(Data block):
+++
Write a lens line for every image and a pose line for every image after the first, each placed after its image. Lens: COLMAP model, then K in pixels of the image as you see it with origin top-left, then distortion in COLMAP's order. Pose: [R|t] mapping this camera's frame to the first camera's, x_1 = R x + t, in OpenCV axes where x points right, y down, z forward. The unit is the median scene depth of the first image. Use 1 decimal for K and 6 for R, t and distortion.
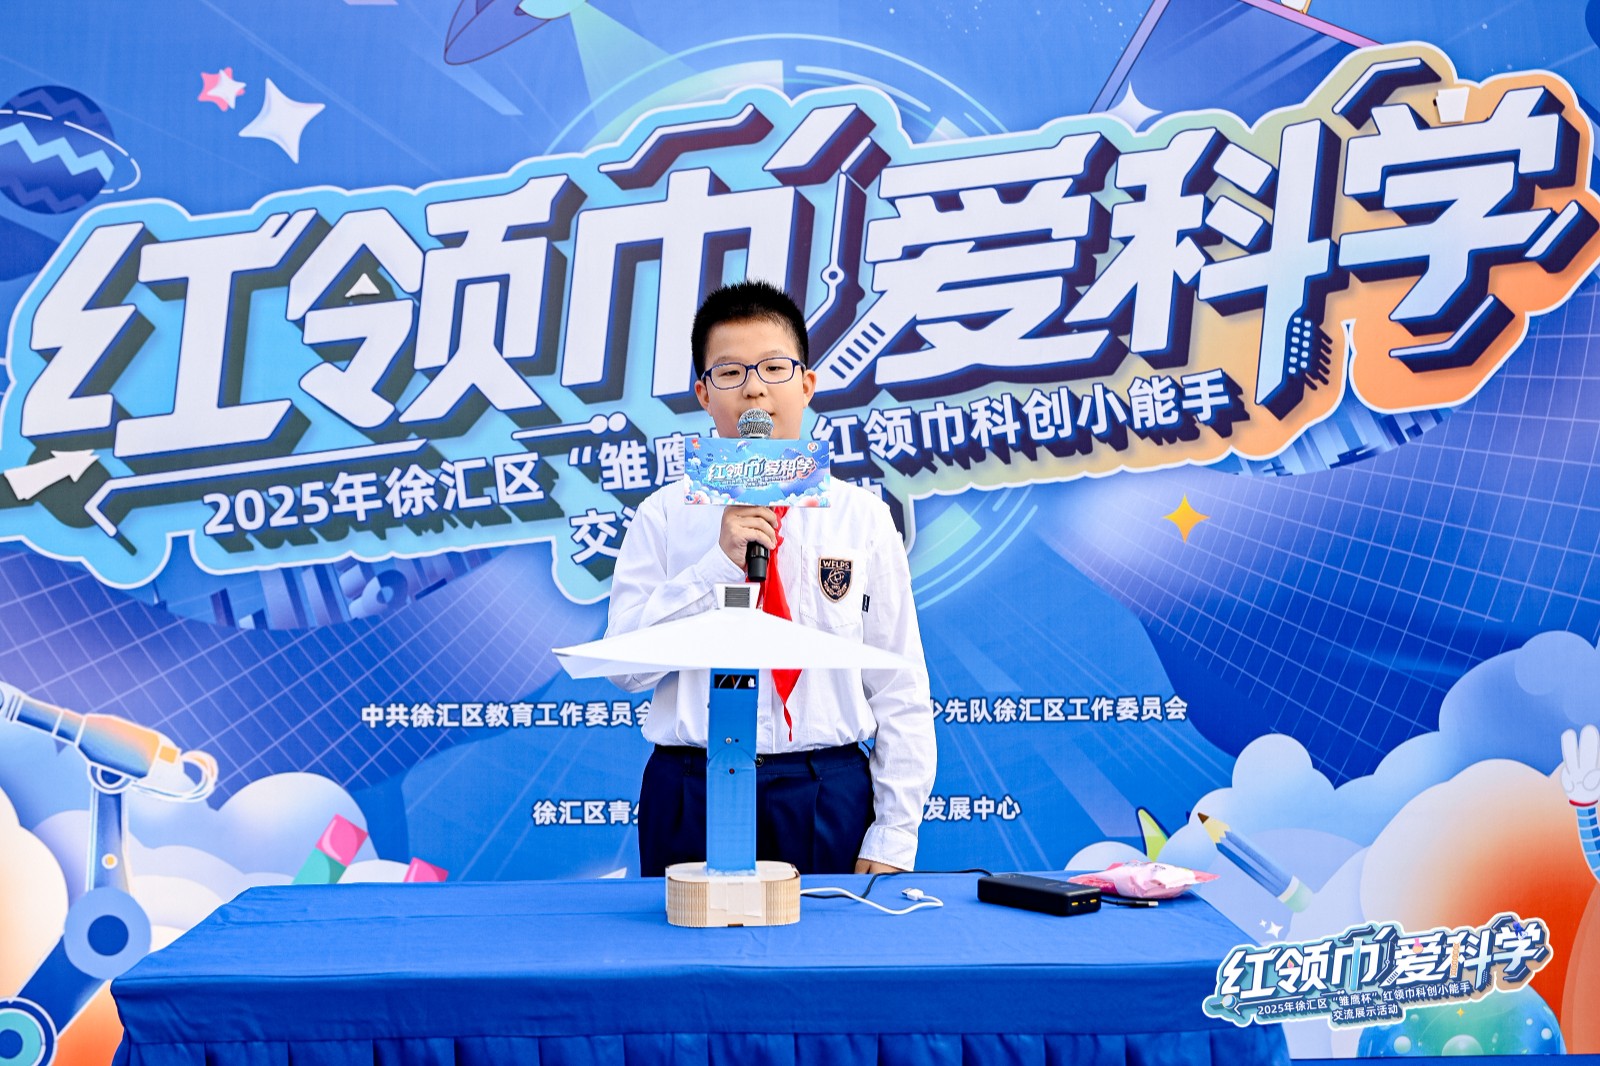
lens RADIAL K [[2053.7, 0, 803.0], [0, 2053.7, 541.4], [0, 0, 1]] dist [-0.017677, 0.000000]
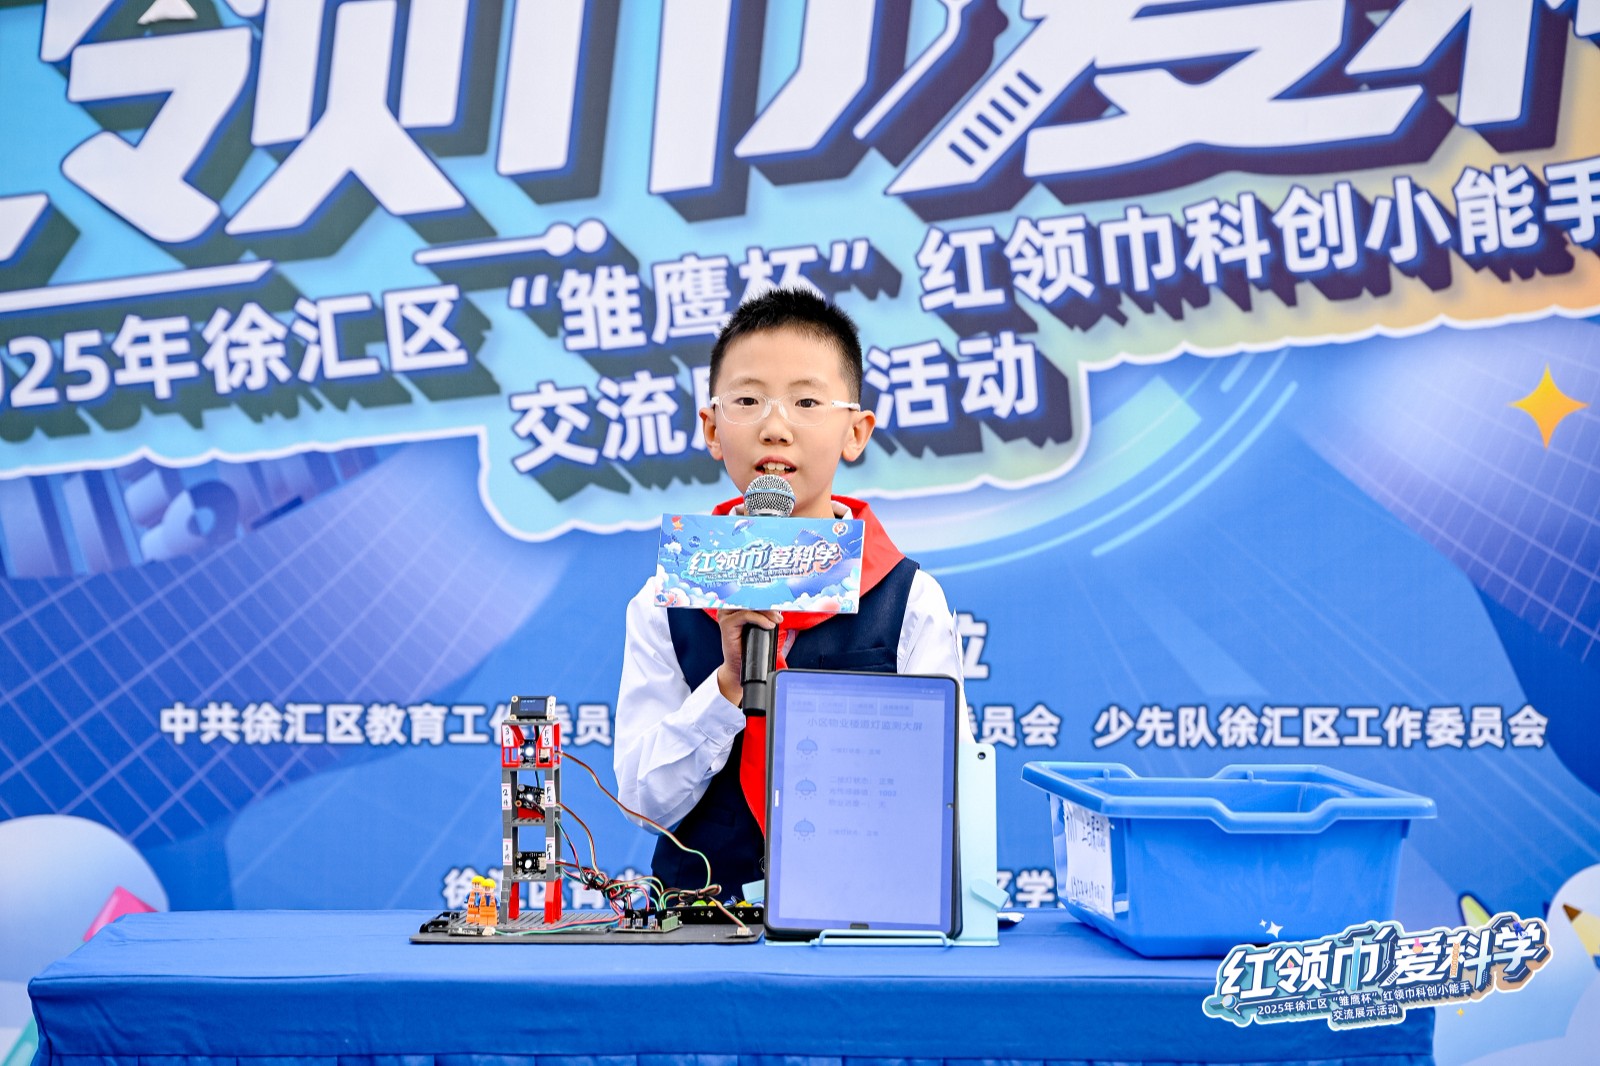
lens RADIAL K [[5121.1, 0, 794.7], [0, 5121.1, 523.6], [0, 0, 1]] dist [-0.026253, 0.000000]
pose [[0.999352, 0.010574, -0.034420, 0.020743], [-0.009706, 0.999633, 0.025294, -0.012801], [0.034675, -0.024944, 0.999087, -0.484455]]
+++
Rewrite the data above as a numbered list with one line per item, skipping any blank lines and leaving out the pictures.

1. Write a lens line for every image and a pose line for every image after the first, each placed after its image. Lens: COLMAP model, then K in pixels of the image as you see it with origin top-left, then distortion in COLMAP's order. Pose: [R|t] mapping this camera's frame to the first camera's, x_1 = R x + t, in OpenCV axes where x points right, y down, z forward. The unit is the median scene depth of the first image. Use 1 decimal for K and 6 for R, t and distortion.
2. lens RADIAL K [[2053.7, 0, 803.0], [0, 2053.7, 541.4], [0, 0, 1]] dist [-0.017677, 0.000000]
3. lens RADIAL K [[5121.1, 0, 794.7], [0, 5121.1, 523.6], [0, 0, 1]] dist [-0.026253, 0.000000]
4. pose [[0.999352, 0.010574, -0.034420, 0.020743], [-0.009706, 0.999633, 0.025294, -0.012801], [0.034675, -0.024944, 0.999087, -0.484455]]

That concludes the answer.